Dans son jugement, le tribunal administratif détaille notamment la jurisprudence du Conseil d'État sur les cas d'engagement de la responsabilité de l'État en raison des agissements d'un de ses fonctionnaires. Selon cette jurisprudence, la victime non fautive d’un préjudice causé par l’agent d’une administration peut en effet demander au juge administratif de condamner cette administration à réparer intégralement ce préjudice "dès lors que le comportement de cet agent n’est pas dépourvu de tout lien avec le service", et ce, "quand bien même aucune faute ne pourrait-elle être imputée au service et le préjudice serait-il entièrement imputable à la faute personnelle commise par l’agent, laquelle, par sa gravité, devrait être regardée comme détachable du service", précise le tribunal.  
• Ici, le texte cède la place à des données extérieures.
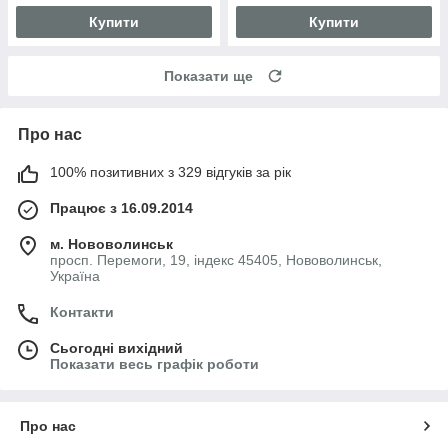
Купити
Купити
Показати ще
Про нас
100% позитивних з 329 відгуків за рік
Працює з 16.09.2014
м. Нововолинськ
просп. Перемоги, 19, індекс 45405, Нововолинськ,
Україна
Контакти
Сьогодні вихідний
Показати весь графік роботи
Про нас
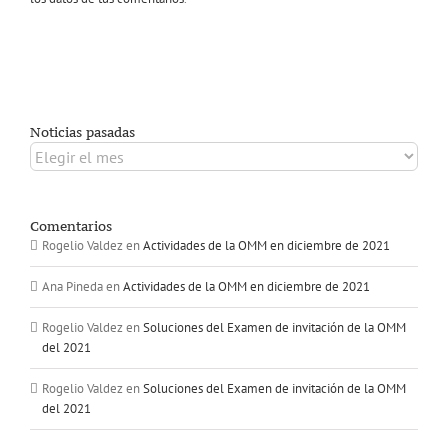
Noticias pasadas
Noticias
pasadas
Comentarios
Rogelio Valdez
en
Actividades de la OMM en diciembre de 2021
Ana Pineda
en
Actividades de la OMM en diciembre de 2021
Rogelio Valdez
en
Soluciones del Examen de invitación de la OMM
del 2021
Rogelio Valdez
en
Soluciones del Examen de invitación de la OMM
del 2021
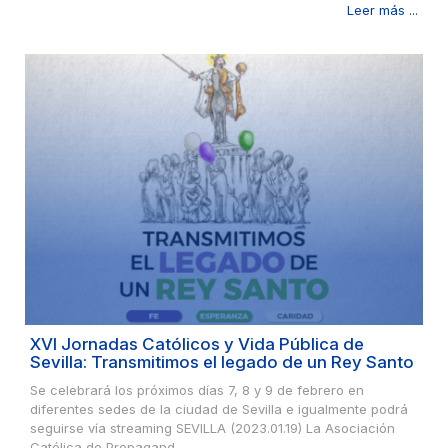
Leer más ...
XVI Jornadas Católicos y Vida Pública de
Sevilla: Transmitimos el legado de un Rey Santo
Se celebrará los próximos días 7, 8 y 9 de febrero en
diferentes sedes de la ciudad de Sevilla e igualmente podrá
seguirse vía streaming SEVILLA (2023.01.19) La Asociación
Católica de Propagand...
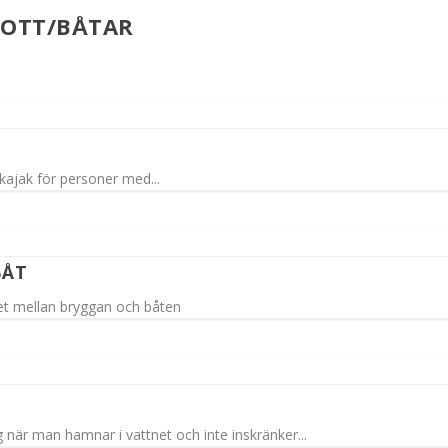
ROTT/BÅTAR
 kajak för personer med...
BÅT
t mellan bryggan och båten
när man hamnar i vattnet och inte inskränker...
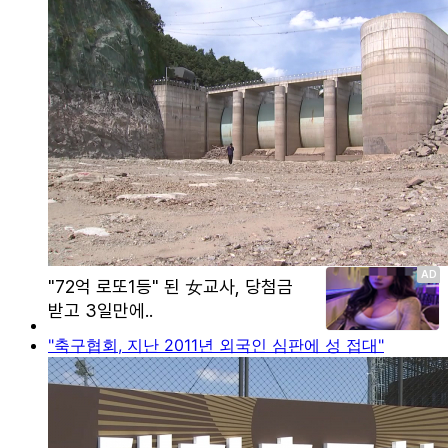
"축구협회, 지난 2011년 외국인 심판에 성 접대"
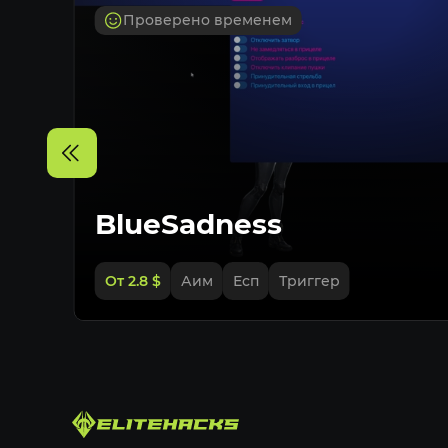
Проверено временем
BlueSadness
От 2.8
$
Аим
Есп
Триггер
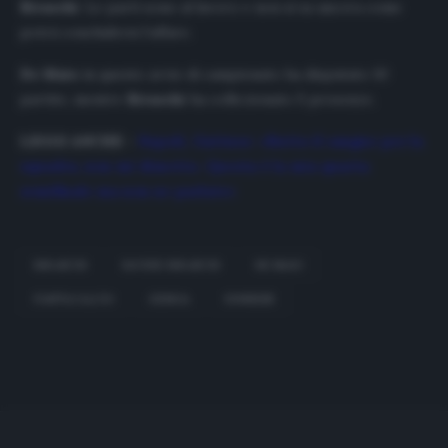
Biraschi
. Le parti sono al lavoro e non si sa ancora come
potrà concludersi l’affare.
De Maio
in questo avvio di campionato ha disputato 10
partite, mentre
Biraschi
ha collezionato 5 presenze.
LEGGI ANCHE
–
Napoli, Gattuso: «Butto il sangue per la
squadra, non mi dimetto. Questa è la mia quarta
semifinale ma non ne parlate»
BIRASCHI
DAVIDE BIRASCHI
DE MAIO
FANTACALCIO
GENOA
UDINESE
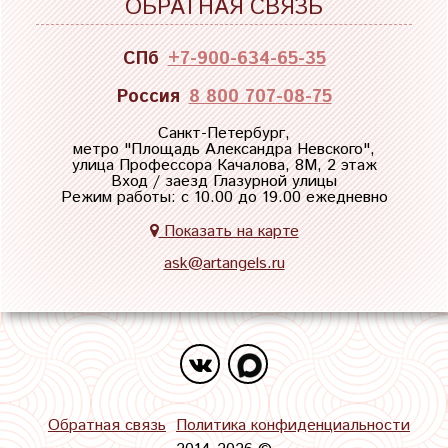
ОБРАТНАЯ СВЯЗЬ
СПб
+7-900-634-65-35
Россия
8 800 707-08-75
Санкт-Петербург,
метро "
Площадь Александра Невского
",
улица Профессора Качалова, 8М, 2 этаж
Вход / заезд Глазурной улицы
Режим работы: с 10.00 до 19.00 ежедневно
Показать на карте
ask@artangels.ru
Обратная связь
Политика конфиденциальности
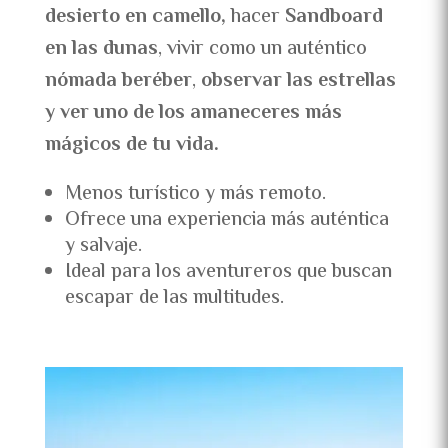
desierto en camello,
hacer
Sandboard
en las dunas
, vivir como un auténtico
nómada beréber
,
observar las estrellas
y ver uno de los amaneceres más
mágicos de tu vida.
Menos turístico y más remoto.
Ofrece una experiencia más auténtica
y salvaje.
Ideal para los aventureros que buscan
escapar de las multitudes.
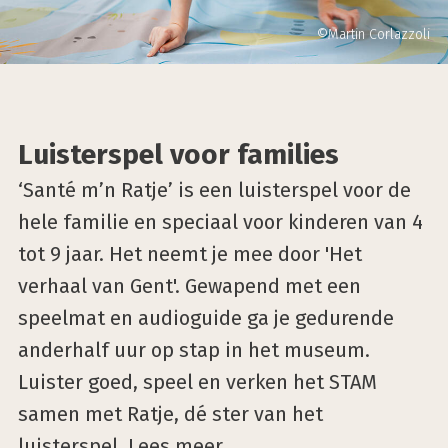
©Martin Corlazzoli
Luisterspel voor families
‘Santé m’n Ratje’ is een luisterspel voor de
hele familie en speciaal voor kinderen van 4
tot 9 jaar. Het neemt je mee door 'Het
verhaal van Gent'. Gewapend met een
speelmat en audioguide ga je gedurende
anderhalf uur op stap in het museum.
Luister goed, speel en verken het STAM
samen met Ratje, dé ster van het
luisterspel.
Lees meer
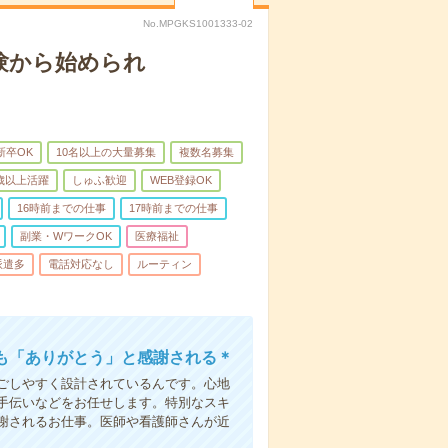
No.MPGKS1001333-02
験から始められ
新卒OK
10名以上の大量募集
複数名募集
0歳以上活躍
しゅふ歓迎
WEB登録OK
16時前までの仕事
17時前までの仕事
副業・WワークOK
医療福祉
派遣多
電話対応なし
ルーティン
も「ありがとう」と感謝される＊
ごしやすく設計されているんです。心地
手伝いなどをお任せします。特別なスキ
謝されるお仕事。医師や看護師さんが近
"Cette dernière circonstance permet seulement à l’administration, ainsi condamnée à assumer les conséquences de cette faute personnelle, d’engager une action récursoire à l’encontre de son agent", développe-t-il dans son jugement.  

Dans l'affaire en question, la requérante avait précisément été convoquée en 2012 pour un entretien d'embauche pour un poste ouvert au ministère de la Culture. Au début de cet entretien, le haut fonctionnaire en cause avait proposé à la candidate un café "qu'elle a bu", avant de l'inviter à poursuivre l'entretien à proximité de la rue de Valois, à savoir dans le jardin des Tuileries. "Ressentant rapidement des douleurs et une forte envie d'uriner" suite à l'administration supposée d’un diurétique, la candidate avait "dû mettre fin à l'entretien", relate le jugement. L'intéressée indiquait également avoir par la suite fait un malaise dans le métro et avoir dû être transportée à l'hôpital de Neuilly-sur-Seine "sans être certaine toutefois que ce malaise soit intervenu le même jour ou quelques jours après".  

L'État condamné à verser 12 000 euros  

Lors de l'enquête administrative, le haut fonctionnaire a "reconnu avoir imposé des situations humiliantes aux femmes qu'il recevait ainsi en entretien" et dont la liste "a été tenue par lui dans un tableau intitulé Expériences P", indique le tribunal. Un tableau dans lequel figurait la requérante "avec des mentions" indiquant que le sous-directeur du ministère de la Culture "avait minuté sa réaction physiologique" pendant l'entretien d'embauche. Autant d'agissements "préjudiciables" qui ne sont pas contestés en défense par le ministère de la Culture.  

Ces agissements, ajoute le tribunal, "ont été commis à l'intérieur des bureaux du ministère, pendant et à l'occasion du service". L'entretien litigieux, quant à lui, "impliquait une relation de nature hiérarchique" entre le responsable des ressources humaines et sa victime, et n'a "eu lieu que par l'effet du service".  

"Il résulte de ce qui précède qu'il y a lieu de mettre à la charge de l'État la réparation intégrale des préjudices subis par la requérante", conclut le tribunal administratif dans son jugement du 16 février. Dans le détail, en plus de 1 500 euros au titre des frais de justice, les juges condamnent l'État à verser la somme de 12 000 euros à la victime des préjudices subis en raison de la "situation humiliante" qui lui a été imposée par l'ancien haut fonctionnaire du ministère de la Culture. À savoir, dans le détail, 1 000 euros au titre du préjudice corporel et des souffrances endurées par la requérante, 10 000 euros au titre de son préjudice moral et 1 000 euros en ce qui concerne les troubles dans ses conditions d'existence et son préjudice "d'agrément".

Par d'autres jugements, eux-aussi rendus ce 16 février, le tribunal administratif a également condamné l'État à indemniser 6 autres victimes de l'ex-sous-directeur du ministère de la Culture. Le tribunal n'a pas précisé les montants de ces indemnisations.